REQUIRED TASKS:
1/ According to the tax shelter post, which accounting firm sold the COBRA transaction that the Murphy family used?
2/ Decide whether each statement agrees with the tax shelter post: (a) Smithfield Foods acquired Murphy Farms in 1999. (b) The COBRA strategy involved interest rate swaps. (c) Under COBRA, the partnership recognizes a loss only if the options expire in the money. Answer yes or no for each and quote the words of the post that decide it.
3/ Copy the passage of the tax shelter post from "COBRA involved foreign" to "for tax purposes.".

=== GIVEN TEXT ===

Archive for the ‘Listed Transactions’ Category

Murphy Farms hit with 40% penalty for tax shelter on their sale to Smithfield

Wednesday, August 18th, 2010 by Joe Kristan

When big hog farm operator Murphy Farms was acquired by even-bigger Smithfield Foods in 1999, the Murphy family faced a big capital gain tax. Like many taxpayers at the time, the family tried to avoid the tax through a generic tax shelter offered by one of the national accounting firms. They ended up using a “COBRA” transaction sold by Ernst & Young — a version of the “Son-of-Boss” shelter. The Court of Federal Claims explains (footnotes omitted):

COBRA involved foreign currency options. The strategy called for at least two individuals to each simultaneously sell a short option and purchase a long option at a different strike price. The individuals then transfer the option contracts along with cash to a newly formed general partnership, receiving in return an interest in the partnership. So long as the options expired out of the money, the partnership recognizes a loss. The individuals then transfer the entire partnership interest to a newly formed S corporation, which causes the partnership to be terminated. The partnership liquidates and distributes its investments to the S corporation. The S corporation sells its assets to an unrelated third party, generating a loss for tax purposes.

=== PROVIDED DATA ===

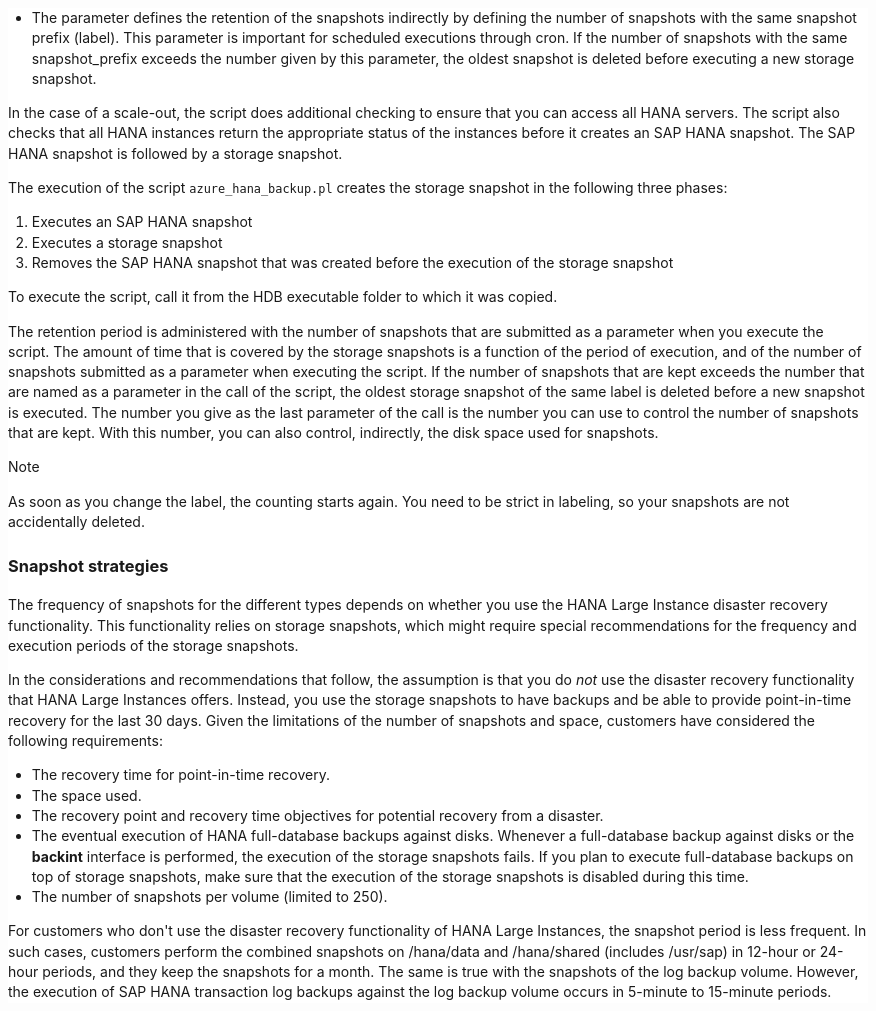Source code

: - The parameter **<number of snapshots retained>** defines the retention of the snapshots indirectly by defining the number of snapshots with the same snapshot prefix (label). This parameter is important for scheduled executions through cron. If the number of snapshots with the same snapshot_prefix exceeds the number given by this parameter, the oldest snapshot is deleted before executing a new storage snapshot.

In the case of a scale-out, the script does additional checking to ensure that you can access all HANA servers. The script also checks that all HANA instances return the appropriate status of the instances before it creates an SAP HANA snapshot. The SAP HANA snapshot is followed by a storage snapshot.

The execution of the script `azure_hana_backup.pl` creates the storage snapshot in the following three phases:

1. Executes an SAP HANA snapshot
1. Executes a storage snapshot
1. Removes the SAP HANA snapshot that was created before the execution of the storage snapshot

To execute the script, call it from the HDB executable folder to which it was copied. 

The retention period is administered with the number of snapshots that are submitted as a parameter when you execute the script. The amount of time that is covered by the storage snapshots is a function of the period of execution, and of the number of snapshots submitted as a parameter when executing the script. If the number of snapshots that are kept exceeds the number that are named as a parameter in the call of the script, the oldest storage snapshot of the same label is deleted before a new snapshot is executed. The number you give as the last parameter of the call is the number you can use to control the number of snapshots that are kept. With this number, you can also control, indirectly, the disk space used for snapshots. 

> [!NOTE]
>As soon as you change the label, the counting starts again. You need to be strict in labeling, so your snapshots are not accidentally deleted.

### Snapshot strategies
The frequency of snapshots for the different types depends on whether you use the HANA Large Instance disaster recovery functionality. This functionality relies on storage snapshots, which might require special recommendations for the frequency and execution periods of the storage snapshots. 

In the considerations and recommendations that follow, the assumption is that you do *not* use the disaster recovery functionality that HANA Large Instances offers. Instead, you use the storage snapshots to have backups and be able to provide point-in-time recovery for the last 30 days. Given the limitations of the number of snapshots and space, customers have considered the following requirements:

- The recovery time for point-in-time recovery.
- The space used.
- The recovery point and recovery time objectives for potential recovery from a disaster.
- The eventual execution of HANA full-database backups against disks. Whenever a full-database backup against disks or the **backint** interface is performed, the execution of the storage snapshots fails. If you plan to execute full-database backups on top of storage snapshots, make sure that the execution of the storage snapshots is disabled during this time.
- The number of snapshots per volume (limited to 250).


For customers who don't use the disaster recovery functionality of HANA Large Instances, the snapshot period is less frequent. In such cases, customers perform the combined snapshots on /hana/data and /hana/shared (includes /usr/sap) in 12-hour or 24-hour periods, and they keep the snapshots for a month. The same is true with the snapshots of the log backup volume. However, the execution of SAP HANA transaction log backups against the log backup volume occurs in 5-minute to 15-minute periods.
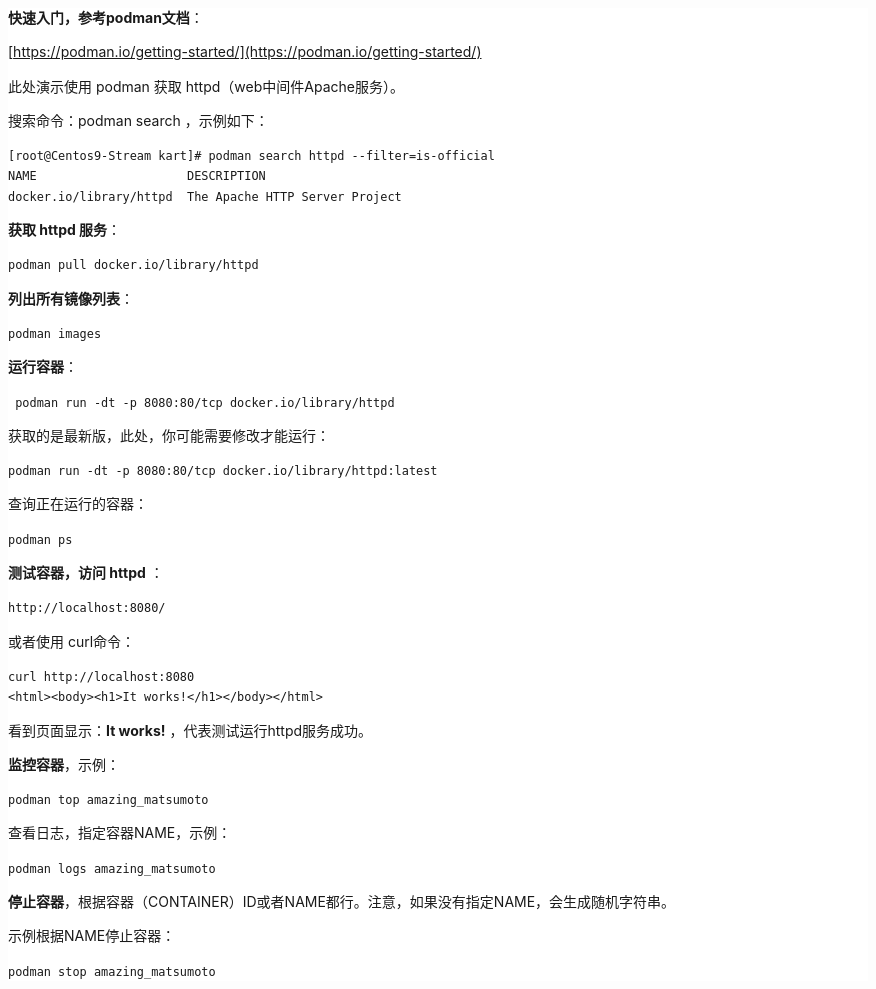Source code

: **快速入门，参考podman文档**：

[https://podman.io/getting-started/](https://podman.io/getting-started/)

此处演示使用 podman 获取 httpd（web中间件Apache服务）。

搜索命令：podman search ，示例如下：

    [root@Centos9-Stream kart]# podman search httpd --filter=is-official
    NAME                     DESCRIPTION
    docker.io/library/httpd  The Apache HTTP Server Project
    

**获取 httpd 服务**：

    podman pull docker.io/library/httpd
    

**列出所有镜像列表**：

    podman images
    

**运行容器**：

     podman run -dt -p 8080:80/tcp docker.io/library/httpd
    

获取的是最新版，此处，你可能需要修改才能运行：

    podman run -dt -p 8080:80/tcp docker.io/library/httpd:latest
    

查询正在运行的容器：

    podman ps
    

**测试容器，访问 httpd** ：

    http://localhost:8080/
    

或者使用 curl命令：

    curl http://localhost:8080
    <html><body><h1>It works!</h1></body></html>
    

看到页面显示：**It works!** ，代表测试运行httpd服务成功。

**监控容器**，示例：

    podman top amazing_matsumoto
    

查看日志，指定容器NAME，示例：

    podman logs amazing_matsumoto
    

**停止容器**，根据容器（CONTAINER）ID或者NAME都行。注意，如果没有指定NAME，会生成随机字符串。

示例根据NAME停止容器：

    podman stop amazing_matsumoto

===

ANSWERS TO THE TASKS:
1/ Ernst & Young

2/
(a) Yes: "When big hog farm operator Murphy Farms was acquired by even-bigger Smithfield Foods in 1999"
(b) No: "COBRA involved foreign currency options."
(c) No: "So long as the options expired out of the money, the partnership recognizes a loss."

3/
COBRA involved foreign currency options. The strategy called for at least two individuals to each simultaneously sell a short option and purchase a long option at a different strike price. The individuals then transfer the option contracts along with cash to a newly formed general partnership, receiving in return an interest in the partnership. So long as the options expired out of the money, the partnership recognizes a loss. The individuals then transfer the entire partnership interest to a newly formed S corporation, which causes the partnership to be terminated. The partnership liquidates and distributes its investments to the S corporation. The S corporation sells its assets to an unrelated third party, generating a loss for tax purposes.